TO DO ▸
(1) According to the essay on market fundamentalism, in what year was The Great Transformation first published?
(2) Echo the essay on market fundamentalism word for word, from "As the neoliberal" up to and including "generation of readers.".
(3) Carry on the essay on market fundamentalism from its last sentence.

DOCUMENT SECTION ▸
Why Is Market Fundamentalism So Tenacious?

One of the great economists of the twentieth century had the misfortune of publishing his magnum opus, The Great Transformation, in 1944, months before the inauguration of a new era of postwar economic growth and consumer culture. Few people in the 1940s or 1950s wanted to hear piercing criticisms of “free markets,” let alone consider the devastating impacts that markets tend to have on social solidarity and the foundational institutions of civil society. And so for decades Polanyi remained something of a curiosity, not least because he was an unconventional academic with a keen interest in the historical and anthropological dimensions of economics. 

As the neoliberal revolution instigated by Reagan and Thatcher in the 1980 has spread, however, Polanyi has been rediscovered.  His great book – now republished with a foreword by Joseph Stiglitz – has attracted a new generation of readers.

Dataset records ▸
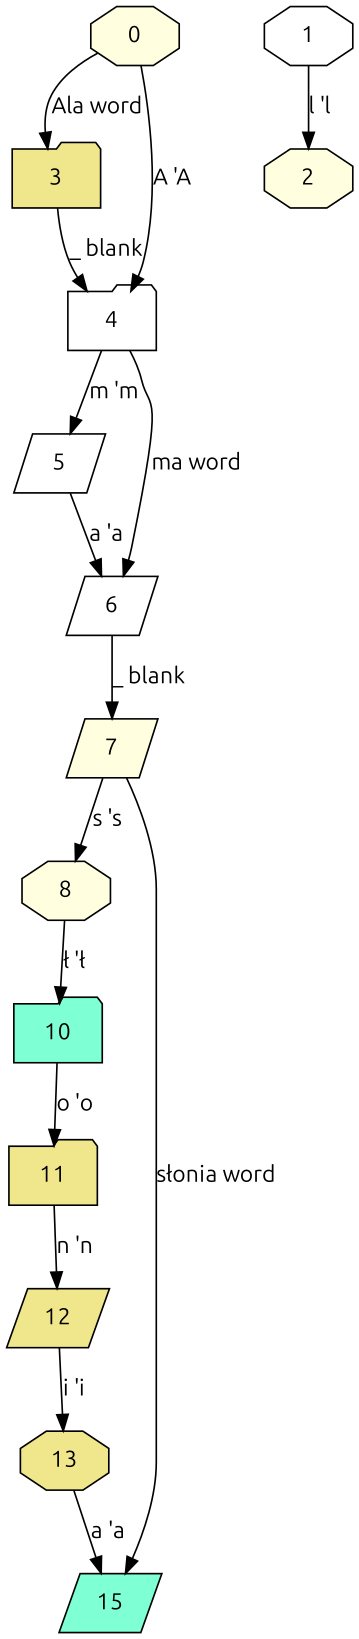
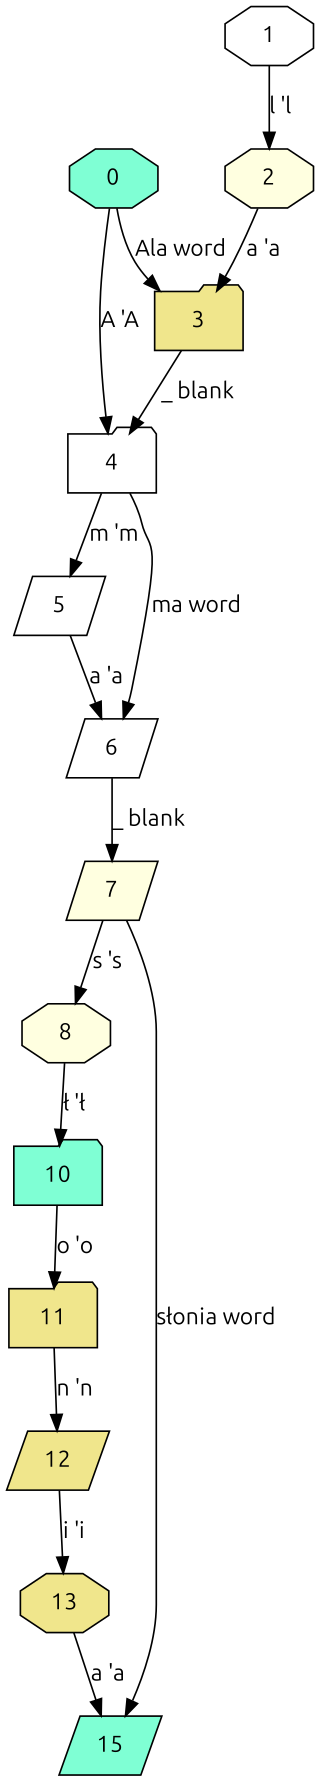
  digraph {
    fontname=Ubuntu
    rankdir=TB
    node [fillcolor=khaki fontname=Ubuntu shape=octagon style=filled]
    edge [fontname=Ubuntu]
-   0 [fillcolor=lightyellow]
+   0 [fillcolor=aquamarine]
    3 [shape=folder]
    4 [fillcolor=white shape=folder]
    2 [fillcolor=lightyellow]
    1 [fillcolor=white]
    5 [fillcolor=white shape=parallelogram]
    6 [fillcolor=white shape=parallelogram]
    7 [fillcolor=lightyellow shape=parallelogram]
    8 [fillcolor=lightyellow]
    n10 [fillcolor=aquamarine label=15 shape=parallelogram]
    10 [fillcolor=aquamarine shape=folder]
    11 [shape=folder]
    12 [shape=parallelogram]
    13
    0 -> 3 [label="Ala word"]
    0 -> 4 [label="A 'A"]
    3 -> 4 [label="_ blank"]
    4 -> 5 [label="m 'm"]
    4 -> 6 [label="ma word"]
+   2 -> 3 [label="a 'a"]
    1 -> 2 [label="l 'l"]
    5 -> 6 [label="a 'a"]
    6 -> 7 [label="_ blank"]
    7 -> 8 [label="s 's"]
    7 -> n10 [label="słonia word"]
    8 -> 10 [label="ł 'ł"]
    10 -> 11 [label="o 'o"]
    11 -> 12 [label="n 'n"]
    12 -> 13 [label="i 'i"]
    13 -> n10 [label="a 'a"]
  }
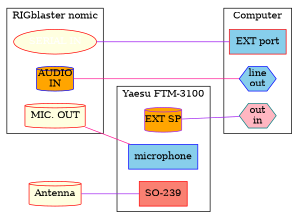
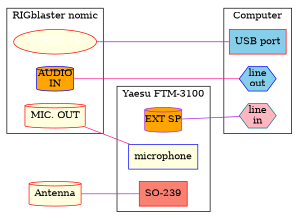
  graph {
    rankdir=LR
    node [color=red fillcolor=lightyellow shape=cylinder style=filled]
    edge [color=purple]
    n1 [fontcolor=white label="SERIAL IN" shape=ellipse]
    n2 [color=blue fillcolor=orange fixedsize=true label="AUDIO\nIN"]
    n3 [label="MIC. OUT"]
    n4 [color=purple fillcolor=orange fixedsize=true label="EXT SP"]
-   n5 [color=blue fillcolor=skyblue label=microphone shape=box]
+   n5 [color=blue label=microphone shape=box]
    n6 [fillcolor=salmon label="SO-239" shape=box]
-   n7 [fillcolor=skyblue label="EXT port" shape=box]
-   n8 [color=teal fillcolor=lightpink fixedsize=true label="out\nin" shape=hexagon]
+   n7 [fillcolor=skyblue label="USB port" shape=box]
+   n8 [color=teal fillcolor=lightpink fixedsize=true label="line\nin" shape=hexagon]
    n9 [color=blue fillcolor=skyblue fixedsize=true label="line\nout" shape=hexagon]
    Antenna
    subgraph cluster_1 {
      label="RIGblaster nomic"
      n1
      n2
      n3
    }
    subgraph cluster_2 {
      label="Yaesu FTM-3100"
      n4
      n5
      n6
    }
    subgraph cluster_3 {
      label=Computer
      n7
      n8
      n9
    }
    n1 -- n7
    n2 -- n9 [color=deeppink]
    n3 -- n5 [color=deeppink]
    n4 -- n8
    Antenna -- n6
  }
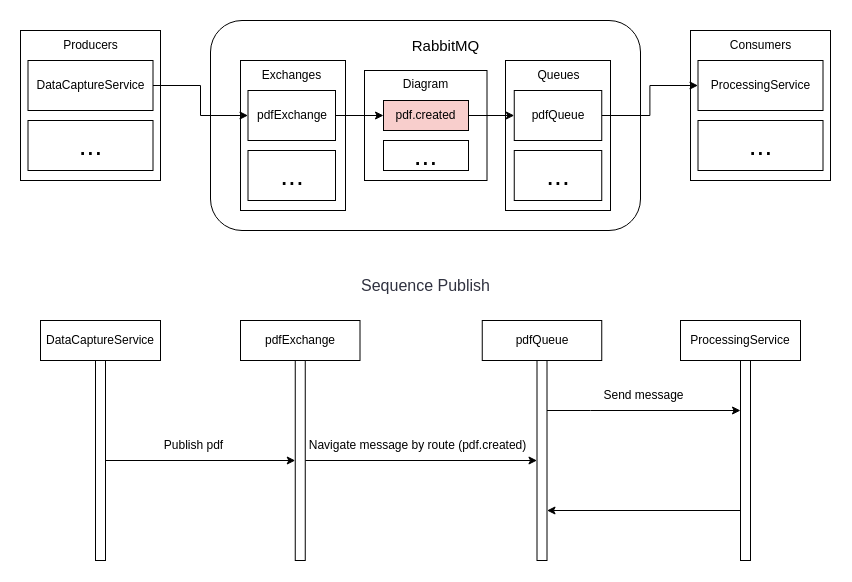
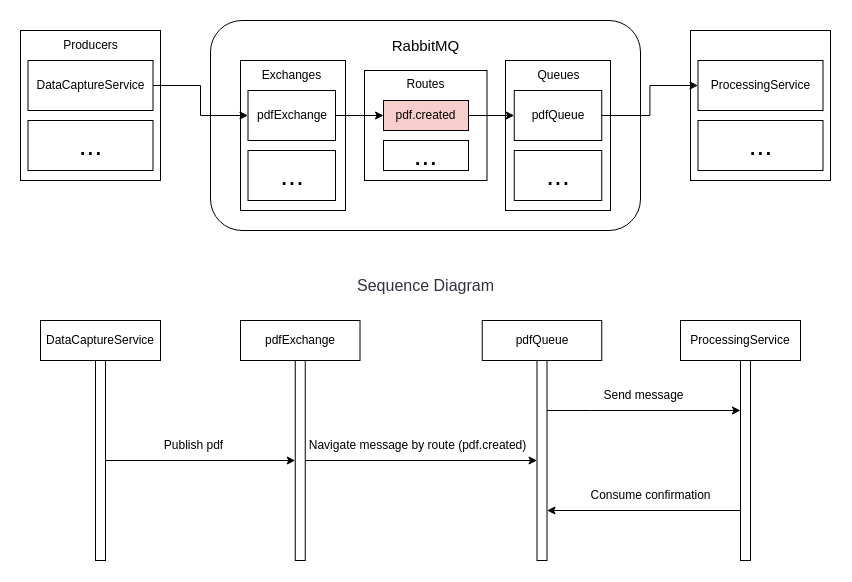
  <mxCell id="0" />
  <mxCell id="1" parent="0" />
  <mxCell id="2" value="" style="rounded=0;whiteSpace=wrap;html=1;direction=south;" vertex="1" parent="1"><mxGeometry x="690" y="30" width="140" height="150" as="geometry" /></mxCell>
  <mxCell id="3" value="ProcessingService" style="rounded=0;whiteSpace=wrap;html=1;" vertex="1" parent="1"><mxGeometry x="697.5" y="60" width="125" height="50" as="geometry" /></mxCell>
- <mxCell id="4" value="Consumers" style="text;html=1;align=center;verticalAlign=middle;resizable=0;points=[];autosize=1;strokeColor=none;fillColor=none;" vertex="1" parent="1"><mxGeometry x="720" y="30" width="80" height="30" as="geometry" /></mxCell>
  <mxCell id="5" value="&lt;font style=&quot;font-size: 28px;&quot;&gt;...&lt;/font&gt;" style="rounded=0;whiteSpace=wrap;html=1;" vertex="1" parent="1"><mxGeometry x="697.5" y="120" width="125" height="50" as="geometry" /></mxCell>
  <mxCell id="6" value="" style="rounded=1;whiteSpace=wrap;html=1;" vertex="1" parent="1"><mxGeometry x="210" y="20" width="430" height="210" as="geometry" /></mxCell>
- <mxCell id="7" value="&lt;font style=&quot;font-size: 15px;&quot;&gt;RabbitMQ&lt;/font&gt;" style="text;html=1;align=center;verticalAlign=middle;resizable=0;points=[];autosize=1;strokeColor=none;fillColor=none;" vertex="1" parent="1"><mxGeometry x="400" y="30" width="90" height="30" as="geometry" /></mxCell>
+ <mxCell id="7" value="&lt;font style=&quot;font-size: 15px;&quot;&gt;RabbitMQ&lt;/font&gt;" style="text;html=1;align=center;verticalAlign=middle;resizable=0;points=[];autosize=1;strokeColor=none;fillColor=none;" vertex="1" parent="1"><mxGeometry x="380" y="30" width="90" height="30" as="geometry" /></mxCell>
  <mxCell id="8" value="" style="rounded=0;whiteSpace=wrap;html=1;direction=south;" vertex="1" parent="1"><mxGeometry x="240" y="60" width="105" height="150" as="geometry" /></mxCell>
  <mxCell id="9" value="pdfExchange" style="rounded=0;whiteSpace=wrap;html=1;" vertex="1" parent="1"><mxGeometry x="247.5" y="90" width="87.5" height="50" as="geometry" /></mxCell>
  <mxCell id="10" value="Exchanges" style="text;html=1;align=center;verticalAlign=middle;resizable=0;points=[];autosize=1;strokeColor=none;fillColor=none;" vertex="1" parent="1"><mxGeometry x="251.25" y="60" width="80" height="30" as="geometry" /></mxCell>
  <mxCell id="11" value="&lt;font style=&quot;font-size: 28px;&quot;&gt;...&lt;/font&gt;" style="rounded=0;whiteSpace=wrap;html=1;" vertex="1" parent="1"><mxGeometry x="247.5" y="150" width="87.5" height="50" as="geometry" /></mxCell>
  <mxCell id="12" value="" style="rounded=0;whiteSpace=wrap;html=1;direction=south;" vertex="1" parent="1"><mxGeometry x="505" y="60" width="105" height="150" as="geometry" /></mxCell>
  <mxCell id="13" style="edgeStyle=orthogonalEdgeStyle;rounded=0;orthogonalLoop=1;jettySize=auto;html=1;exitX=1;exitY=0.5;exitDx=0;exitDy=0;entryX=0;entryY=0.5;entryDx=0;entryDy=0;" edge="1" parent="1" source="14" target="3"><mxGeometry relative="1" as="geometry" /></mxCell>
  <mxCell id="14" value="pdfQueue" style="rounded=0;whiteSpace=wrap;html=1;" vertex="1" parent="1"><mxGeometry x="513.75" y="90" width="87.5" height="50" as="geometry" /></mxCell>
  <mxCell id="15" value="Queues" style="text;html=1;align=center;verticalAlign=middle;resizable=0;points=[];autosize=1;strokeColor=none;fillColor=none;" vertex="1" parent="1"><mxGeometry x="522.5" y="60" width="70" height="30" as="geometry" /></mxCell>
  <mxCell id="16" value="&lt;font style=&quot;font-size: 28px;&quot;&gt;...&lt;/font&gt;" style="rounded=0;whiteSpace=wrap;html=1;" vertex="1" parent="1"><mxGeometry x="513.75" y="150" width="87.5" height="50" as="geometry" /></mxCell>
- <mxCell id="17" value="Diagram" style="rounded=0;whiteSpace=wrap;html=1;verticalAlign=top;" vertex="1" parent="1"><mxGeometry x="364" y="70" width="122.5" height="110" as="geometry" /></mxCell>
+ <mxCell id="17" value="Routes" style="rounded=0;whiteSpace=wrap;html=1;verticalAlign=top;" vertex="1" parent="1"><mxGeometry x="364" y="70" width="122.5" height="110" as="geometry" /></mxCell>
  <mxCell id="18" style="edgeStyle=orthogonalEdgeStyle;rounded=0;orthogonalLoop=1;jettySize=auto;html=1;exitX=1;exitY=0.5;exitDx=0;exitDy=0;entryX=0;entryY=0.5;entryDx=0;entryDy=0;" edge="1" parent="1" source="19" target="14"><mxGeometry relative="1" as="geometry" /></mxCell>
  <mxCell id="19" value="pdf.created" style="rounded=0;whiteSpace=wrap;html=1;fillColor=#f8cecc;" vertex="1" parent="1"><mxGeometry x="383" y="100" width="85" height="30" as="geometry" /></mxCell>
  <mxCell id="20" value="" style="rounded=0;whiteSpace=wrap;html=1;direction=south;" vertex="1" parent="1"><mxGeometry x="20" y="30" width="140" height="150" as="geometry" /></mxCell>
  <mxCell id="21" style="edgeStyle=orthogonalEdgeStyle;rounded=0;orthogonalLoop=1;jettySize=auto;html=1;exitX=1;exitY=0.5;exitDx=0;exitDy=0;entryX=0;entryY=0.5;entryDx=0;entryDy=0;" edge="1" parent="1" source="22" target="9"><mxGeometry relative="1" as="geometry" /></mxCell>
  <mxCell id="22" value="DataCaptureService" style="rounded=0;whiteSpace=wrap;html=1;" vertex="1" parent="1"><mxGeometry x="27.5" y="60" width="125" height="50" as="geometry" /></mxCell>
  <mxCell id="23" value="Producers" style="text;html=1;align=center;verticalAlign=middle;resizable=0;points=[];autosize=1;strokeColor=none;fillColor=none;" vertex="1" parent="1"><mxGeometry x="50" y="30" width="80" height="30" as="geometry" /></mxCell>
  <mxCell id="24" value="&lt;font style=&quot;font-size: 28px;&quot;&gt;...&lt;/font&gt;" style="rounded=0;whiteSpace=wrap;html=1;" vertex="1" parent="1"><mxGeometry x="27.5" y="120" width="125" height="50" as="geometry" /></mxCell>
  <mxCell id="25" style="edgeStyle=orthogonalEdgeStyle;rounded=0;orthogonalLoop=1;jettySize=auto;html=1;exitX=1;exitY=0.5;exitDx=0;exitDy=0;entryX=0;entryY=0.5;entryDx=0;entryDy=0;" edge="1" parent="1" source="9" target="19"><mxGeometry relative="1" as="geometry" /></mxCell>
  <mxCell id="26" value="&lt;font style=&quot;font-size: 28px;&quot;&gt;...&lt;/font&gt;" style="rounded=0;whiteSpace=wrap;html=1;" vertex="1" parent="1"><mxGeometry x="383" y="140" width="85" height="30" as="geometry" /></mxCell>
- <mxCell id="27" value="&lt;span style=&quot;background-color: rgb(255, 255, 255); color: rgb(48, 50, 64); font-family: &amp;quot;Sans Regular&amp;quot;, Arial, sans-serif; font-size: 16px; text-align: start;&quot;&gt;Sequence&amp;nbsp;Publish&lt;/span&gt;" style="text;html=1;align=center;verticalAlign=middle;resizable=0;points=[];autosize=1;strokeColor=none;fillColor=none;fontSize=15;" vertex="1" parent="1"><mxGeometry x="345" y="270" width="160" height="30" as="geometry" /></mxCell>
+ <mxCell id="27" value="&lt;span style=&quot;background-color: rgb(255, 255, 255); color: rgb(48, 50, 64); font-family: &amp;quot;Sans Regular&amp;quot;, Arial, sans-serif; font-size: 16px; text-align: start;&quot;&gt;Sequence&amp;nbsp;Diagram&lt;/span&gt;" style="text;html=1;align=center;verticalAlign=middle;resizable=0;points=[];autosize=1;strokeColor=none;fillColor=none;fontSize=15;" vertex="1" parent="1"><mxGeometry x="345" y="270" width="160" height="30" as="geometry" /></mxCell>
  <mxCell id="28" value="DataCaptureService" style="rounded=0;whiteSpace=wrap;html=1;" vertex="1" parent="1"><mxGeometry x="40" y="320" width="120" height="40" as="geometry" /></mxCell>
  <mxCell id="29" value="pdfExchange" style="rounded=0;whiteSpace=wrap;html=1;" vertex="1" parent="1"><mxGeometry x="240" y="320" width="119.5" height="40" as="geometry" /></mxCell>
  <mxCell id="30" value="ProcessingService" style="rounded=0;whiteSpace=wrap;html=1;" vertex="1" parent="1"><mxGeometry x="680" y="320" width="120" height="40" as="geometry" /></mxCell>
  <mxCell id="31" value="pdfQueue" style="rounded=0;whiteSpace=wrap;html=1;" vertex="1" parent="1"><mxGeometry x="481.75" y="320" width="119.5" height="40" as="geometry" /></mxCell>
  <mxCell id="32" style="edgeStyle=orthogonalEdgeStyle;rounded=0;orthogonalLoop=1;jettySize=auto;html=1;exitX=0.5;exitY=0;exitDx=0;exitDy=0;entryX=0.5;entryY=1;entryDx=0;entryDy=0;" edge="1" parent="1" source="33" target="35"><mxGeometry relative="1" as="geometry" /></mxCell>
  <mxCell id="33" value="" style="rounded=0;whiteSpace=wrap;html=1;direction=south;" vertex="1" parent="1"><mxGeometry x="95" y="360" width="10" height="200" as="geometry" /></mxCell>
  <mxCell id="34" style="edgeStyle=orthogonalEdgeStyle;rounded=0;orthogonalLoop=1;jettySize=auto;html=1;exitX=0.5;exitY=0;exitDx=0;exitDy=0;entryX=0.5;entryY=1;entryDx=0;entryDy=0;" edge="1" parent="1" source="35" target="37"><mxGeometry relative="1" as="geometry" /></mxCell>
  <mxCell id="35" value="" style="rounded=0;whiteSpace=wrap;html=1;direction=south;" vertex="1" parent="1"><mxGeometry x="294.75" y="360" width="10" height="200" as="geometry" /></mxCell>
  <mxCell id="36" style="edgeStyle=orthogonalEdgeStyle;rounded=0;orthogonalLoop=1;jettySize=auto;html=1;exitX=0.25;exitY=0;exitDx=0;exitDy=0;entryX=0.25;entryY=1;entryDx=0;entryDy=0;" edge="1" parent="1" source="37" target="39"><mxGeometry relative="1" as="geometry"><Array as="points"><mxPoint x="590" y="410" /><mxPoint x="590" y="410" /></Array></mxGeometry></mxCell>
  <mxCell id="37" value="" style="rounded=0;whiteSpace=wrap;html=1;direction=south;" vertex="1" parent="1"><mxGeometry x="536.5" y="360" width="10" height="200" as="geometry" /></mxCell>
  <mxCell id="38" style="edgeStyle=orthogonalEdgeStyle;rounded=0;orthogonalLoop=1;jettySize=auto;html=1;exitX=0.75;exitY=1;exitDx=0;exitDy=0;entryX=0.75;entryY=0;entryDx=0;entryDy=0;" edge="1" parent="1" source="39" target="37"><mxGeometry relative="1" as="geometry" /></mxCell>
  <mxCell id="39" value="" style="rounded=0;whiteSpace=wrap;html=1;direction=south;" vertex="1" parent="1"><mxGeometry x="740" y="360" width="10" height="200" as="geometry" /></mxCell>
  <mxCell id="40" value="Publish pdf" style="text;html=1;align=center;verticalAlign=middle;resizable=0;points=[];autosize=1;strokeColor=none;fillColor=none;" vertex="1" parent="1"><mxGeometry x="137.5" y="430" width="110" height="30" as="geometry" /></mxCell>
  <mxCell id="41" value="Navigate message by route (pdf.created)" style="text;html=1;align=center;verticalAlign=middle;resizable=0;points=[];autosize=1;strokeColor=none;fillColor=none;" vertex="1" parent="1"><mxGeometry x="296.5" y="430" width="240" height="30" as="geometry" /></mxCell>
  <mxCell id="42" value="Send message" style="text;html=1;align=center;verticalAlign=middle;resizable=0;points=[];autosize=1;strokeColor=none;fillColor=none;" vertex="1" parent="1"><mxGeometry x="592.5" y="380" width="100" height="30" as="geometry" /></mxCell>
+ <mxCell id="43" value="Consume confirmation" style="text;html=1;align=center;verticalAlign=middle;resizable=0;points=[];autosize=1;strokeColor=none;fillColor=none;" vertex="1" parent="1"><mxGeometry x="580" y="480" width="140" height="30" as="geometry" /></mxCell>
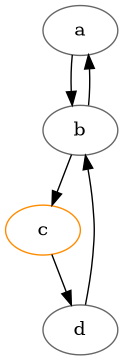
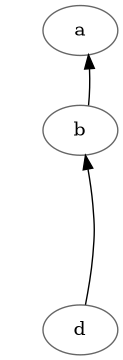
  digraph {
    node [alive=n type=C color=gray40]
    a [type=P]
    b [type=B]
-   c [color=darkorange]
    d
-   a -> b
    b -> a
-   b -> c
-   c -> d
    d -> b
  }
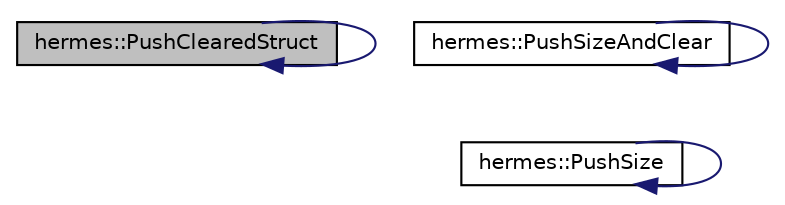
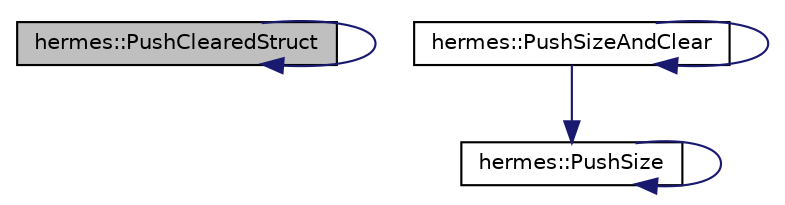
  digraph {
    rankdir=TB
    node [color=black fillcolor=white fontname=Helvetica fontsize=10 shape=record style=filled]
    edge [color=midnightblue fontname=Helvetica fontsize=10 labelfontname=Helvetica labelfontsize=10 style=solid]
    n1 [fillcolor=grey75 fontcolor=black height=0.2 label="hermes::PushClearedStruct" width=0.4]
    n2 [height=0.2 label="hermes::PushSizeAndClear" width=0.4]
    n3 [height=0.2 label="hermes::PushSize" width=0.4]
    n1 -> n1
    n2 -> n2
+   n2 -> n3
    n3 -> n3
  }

ANSWERS TO THE TASKS ▸
(1) 1944

(2)
As the neoliberal revolution instigated by Reagan and Thatcher in the 1980 has spread, however, Polanyi has been rediscovered.  His great book – now republished with a foreword by Joseph Stiglitz – has attracted a new generation of readers.

(3)
But how to make sense of Polanyi’s work with all that has happened in the past 70 years?  Why does he still speak so eloquently to our contemporary problems? For answers, we can be grateful that we have The Power of Market Fundamentalism:  Karl Polanyi’s Critique, written by Fred Block and Margaret R. Somers, and published last year. The book is a first-rate reinterpretation of Polanyi’s work, giving it a rich context and commentary.  Polanyi focused on the deep fallacies of economistic thinking and its failures to understand society and people as they really are. What could be more timely?

The cult of free market fundamentalism has become so normative in our times, and economics as a discipline so hidebound and insular, that reading Polanyi today is akin to walking into a stiff gust of fresh air.  We can suddenly see clear, sweeping vistas of social reality.  Instead of the mandarin, quantitative and faux-scientific presumptions of standard economics – an orthodoxy of complex illusions about “autonomous” markets – Polanyi explains how markets are in fact embedded in a complex web of social, cultural and historical realities.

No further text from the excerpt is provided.